Stored data:
__________________________________________________
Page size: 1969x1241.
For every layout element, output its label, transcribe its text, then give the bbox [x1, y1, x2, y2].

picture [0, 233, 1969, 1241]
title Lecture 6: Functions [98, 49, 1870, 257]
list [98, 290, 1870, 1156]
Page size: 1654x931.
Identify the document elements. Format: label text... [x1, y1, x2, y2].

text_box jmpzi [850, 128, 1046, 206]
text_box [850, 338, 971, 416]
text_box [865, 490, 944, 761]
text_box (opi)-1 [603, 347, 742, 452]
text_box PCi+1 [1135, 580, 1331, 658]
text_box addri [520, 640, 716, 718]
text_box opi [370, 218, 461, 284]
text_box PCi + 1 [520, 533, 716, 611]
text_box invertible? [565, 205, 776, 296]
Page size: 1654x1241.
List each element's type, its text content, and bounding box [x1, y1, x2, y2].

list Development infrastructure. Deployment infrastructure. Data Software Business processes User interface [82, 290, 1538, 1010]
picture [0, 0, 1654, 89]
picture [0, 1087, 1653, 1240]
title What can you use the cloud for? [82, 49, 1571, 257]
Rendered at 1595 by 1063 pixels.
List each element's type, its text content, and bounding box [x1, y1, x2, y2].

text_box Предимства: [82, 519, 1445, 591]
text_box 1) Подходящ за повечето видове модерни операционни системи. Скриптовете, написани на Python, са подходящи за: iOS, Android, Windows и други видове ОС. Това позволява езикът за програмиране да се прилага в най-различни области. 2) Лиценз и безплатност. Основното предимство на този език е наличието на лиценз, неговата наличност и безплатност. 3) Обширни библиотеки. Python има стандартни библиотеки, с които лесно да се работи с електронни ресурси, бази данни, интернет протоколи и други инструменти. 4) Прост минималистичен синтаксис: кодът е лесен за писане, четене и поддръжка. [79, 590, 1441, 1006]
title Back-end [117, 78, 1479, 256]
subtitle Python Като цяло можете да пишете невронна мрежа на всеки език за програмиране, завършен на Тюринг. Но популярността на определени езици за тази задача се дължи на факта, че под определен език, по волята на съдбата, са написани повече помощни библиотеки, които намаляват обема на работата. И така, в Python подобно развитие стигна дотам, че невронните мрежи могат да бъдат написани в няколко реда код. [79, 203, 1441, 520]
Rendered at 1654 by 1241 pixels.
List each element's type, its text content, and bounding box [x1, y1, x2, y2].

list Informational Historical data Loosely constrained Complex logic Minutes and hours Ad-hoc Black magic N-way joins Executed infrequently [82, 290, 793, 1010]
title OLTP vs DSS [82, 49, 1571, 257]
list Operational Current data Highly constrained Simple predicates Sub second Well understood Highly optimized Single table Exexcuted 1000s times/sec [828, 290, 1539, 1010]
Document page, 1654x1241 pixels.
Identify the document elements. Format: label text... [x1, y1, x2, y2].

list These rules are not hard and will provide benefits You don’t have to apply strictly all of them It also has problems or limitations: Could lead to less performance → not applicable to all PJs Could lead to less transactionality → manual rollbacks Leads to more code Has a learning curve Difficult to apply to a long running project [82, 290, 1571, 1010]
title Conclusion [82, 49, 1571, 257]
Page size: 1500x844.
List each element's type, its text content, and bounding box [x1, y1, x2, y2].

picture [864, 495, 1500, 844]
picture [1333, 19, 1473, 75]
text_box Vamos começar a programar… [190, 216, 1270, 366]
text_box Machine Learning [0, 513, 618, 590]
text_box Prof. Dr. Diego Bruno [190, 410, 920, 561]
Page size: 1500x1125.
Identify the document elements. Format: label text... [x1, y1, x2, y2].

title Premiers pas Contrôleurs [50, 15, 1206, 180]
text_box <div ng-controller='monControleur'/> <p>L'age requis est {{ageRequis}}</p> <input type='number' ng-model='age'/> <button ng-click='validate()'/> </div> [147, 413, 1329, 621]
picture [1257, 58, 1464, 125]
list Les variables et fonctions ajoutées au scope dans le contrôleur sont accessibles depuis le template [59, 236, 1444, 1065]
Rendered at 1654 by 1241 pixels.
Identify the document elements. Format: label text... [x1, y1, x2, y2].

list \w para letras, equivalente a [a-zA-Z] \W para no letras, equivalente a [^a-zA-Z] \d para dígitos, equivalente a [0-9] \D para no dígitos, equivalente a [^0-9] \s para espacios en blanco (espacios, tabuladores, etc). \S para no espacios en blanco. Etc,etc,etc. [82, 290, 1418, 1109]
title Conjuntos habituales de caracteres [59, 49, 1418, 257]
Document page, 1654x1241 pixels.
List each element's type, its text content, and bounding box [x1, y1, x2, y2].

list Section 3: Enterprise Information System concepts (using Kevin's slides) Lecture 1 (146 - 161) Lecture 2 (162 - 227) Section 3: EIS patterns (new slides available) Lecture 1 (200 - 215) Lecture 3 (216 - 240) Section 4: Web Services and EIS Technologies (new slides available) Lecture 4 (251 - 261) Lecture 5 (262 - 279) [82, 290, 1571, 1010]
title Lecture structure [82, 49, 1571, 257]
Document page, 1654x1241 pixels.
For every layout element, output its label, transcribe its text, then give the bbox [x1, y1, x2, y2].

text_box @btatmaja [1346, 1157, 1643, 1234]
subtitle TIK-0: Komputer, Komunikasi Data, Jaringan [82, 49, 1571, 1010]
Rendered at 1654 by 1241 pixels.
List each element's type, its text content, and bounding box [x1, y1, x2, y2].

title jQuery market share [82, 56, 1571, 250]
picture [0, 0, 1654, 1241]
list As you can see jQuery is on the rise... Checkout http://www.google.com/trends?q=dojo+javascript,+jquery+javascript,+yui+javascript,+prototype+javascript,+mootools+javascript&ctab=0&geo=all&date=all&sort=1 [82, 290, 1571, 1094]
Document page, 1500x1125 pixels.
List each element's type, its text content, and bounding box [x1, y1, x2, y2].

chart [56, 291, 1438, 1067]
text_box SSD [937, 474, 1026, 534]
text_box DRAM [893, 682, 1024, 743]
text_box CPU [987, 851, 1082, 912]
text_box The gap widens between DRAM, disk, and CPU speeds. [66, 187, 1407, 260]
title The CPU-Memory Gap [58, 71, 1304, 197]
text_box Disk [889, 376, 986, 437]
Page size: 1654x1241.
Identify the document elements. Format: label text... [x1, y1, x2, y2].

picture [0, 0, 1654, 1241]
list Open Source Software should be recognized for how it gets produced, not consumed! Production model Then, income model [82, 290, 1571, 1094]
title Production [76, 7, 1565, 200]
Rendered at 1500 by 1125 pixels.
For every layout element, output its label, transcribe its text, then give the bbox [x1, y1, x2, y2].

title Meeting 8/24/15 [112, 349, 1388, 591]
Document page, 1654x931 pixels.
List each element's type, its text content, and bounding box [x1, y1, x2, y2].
__________________________________________________
_INSTRUCTIONS FOR THE TASK_
Retype all of the data above verbatim, with no changes.

_THE SOLUTION_
Page size: 1969x1241.
For every layout element, output its label, transcribe its text, then give the bbox [x1, y1, x2, y2].

picture [0, 233, 1969, 1241]
title Lecture 6: Functions [98, 49, 1870, 257]
list [98, 290, 1870, 1156]
Page size: 1654x931.
Identify the document elements. Format: label text... [x1, y1, x2, y2].

text_box jmpzi [850, 128, 1046, 206]
text_box [850, 338, 971, 416]
text_box [865, 490, 944, 761]
text_box (opi)-1 [603, 347, 742, 452]
text_box PCi+1 [1135, 580, 1331, 658]
text_box addri [520, 640, 716, 718]
text_box opi [370, 218, 461, 284]
text_box PCi + 1 [520, 533, 716, 611]
text_box invertible? [565, 205, 776, 296]
Page size: 1654x1241.
List each element's type, its text content, and bounding box [x1, y1, x2, y2].

list Development infrastructure. Deployment infrastructure. Data Software Business processes User interface [82, 290, 1538, 1010]
picture [0, 0, 1654, 89]
picture [0, 1087, 1653, 1240]
title What can you use the cloud for? [82, 49, 1571, 257]
Rendered at 1595 by 1063 pixels.
List each element's type, its text content, and bounding box [x1, y1, x2, y2].

text_box Предимства: [82, 519, 1445, 591]
text_box 1) Подходящ за повечето видове модерни операционни системи. Скриптовете, написани на Python, са подходящи за: iOS, Android, Windows и други видове ОС. Това позволява езикът за програмиране да се прилага в най-различни области. 2) Лиценз и безплатност. Основното предимство на този език е наличието на лиценз, неговата наличност и безплатност. 3) Обширни библиотеки. Python има стандартни библиотеки, с които лесно да се работи с електронни ресурси, бази данни, интернет протоколи и други инструменти. 4) Прост минималистичен синтаксис: кодът е лесен за писане, четене и поддръжка. [79, 590, 1441, 1006]
title Back-end [117, 78, 1479, 256]
subtitle Python Като цяло можете да пишете невронна мрежа на всеки език за програмиране, завършен на Тюринг. Но популярността на определени езици за тази задача се дължи на факта, че под определен език, по волята на съдбата, са написани повече помощни библиотеки, които намаляват обема на работата. И така, в Python подобно развитие стигна дотам, че невронните мрежи могат да бъдат написани в няколко реда код. [79, 203, 1441, 520]
Rendered at 1654 by 1241 pixels.
List each element's type, its text content, and bounding box [x1, y1, x2, y2].

list Informational Historical data Loosely constrained Complex logic Minutes and hours Ad-hoc Black magic N-way joins Executed infrequently [82, 290, 793, 1010]
title OLTP vs DSS [82, 49, 1571, 257]
list Operational Current data Highly constrained Simple predicates Sub second Well understood Highly optimized Single table Exexcuted 1000s times/sec [828, 290, 1539, 1010]
Document page, 1654x1241 pixels.
Identify the document elements. Format: label text... [x1, y1, x2, y2].

list These rules are not hard and will provide benefits You don’t have to apply strictly all of them It also has problems or limitations: Could lead to less performance → not applicable to all PJs Could lead to less transactionality → manual rollbacks Leads to more code Has a learning curve Difficult to apply to a long running project [82, 290, 1571, 1010]
title Conclusion [82, 49, 1571, 257]
Page size: 1500x844.
List each element's type, its text content, and bounding box [x1, y1, x2, y2].

picture [864, 495, 1500, 844]
picture [1333, 19, 1473, 75]
text_box Vamos começar a programar… [190, 216, 1270, 366]
text_box Machine Learning [0, 513, 618, 590]
text_box Prof. Dr. Diego Bruno [190, 410, 920, 561]
Page size: 1500x1125.
Identify the document elements. Format: label text... [x1, y1, x2, y2].

title Premiers pas Contrôleurs [50, 15, 1206, 180]
text_box <div ng-controller='monControleur'/> <p>L'age requis est {{ageRequis}}</p> <input type='number' ng-model='age'/> <button ng-click='validate()'/> </div> [147, 413, 1329, 621]
picture [1257, 58, 1464, 125]
list Les variables et fonctions ajoutées au scope dans le contrôleur sont accessibles depuis le template [59, 236, 1444, 1065]
Rendered at 1654 by 1241 pixels.
Identify the document elements. Format: label text... [x1, y1, x2, y2].

list \w para letras, equivalente a [a-zA-Z] \W para no letras, equivalente a [^a-zA-Z] \d para dígitos, equivalente a [0-9] \D para no dígitos, equivalente a [^0-9] \s para espacios en blanco (espacios, tabuladores, etc). \S para no espacios en blanco. Etc,etc,etc. [82, 290, 1418, 1109]
title Conjuntos habituales de caracteres [59, 49, 1418, 257]
Document page, 1654x1241 pixels.
List each element's type, its text content, and bounding box [x1, y1, x2, y2].

list Section 3: Enterprise Information System concepts (using Kevin's slides) Lecture 1 (146 - 161) Lecture 2 (162 - 227) Section 3: EIS patterns (new slides available) Lecture 1 (200 - 215) Lecture 3 (216 - 240) Section 4: Web Services and EIS Technologies (new slides available) Lecture 4 (251 - 261) Lecture 5 (262 - 279) [82, 290, 1571, 1010]
title Lecture structure [82, 49, 1571, 257]
Document page, 1654x1241 pixels.
For every layout element, output its label, transcribe its text, then give the bbox [x1, y1, x2, y2].

text_box @btatmaja [1346, 1157, 1643, 1234]
subtitle TIK-0: Komputer, Komunikasi Data, Jaringan [82, 49, 1571, 1010]
Rendered at 1654 by 1241 pixels.
List each element's type, its text content, and bounding box [x1, y1, x2, y2].

title jQuery market share [82, 56, 1571, 250]
picture [0, 0, 1654, 1241]
list As you can see jQuery is on the rise... Checkout http://www.google.com/trends?q=dojo+javascript,+jquery+javascript,+yui+javascript,+prototype+javascript,+mootools+javascript&ctab=0&geo=all&date=all&sort=1 [82, 290, 1571, 1094]
Document page, 1500x1125 pixels.
List each element's type, its text content, and bounding box [x1, y1, x2, y2].

chart [56, 291, 1438, 1067]
text_box SSD [937, 474, 1026, 534]
text_box DRAM [893, 682, 1024, 743]
text_box CPU [987, 851, 1082, 912]
text_box The gap widens between DRAM, disk, and CPU speeds. [66, 187, 1407, 260]
title The CPU-Memory Gap [58, 71, 1304, 197]
text_box Disk [889, 376, 986, 437]
Page size: 1654x1241.
Identify the document elements. Format: label text... [x1, y1, x2, y2].

picture [0, 0, 1654, 1241]
list Open Source Software should be recognized for how it gets produced, not consumed! Production model Then, income model [82, 290, 1571, 1094]
title Production [76, 7, 1565, 200]
Rendered at 1500 by 1125 pixels.
For every layout element, output its label, transcribe its text, then give the bbox [x1, y1, x2, y2].

title Meeting 8/24/15 [112, 349, 1388, 591]
Document page, 1654x931 pixels.
List each element's type, its text content, and bounding box [x1, y1, x2, y2].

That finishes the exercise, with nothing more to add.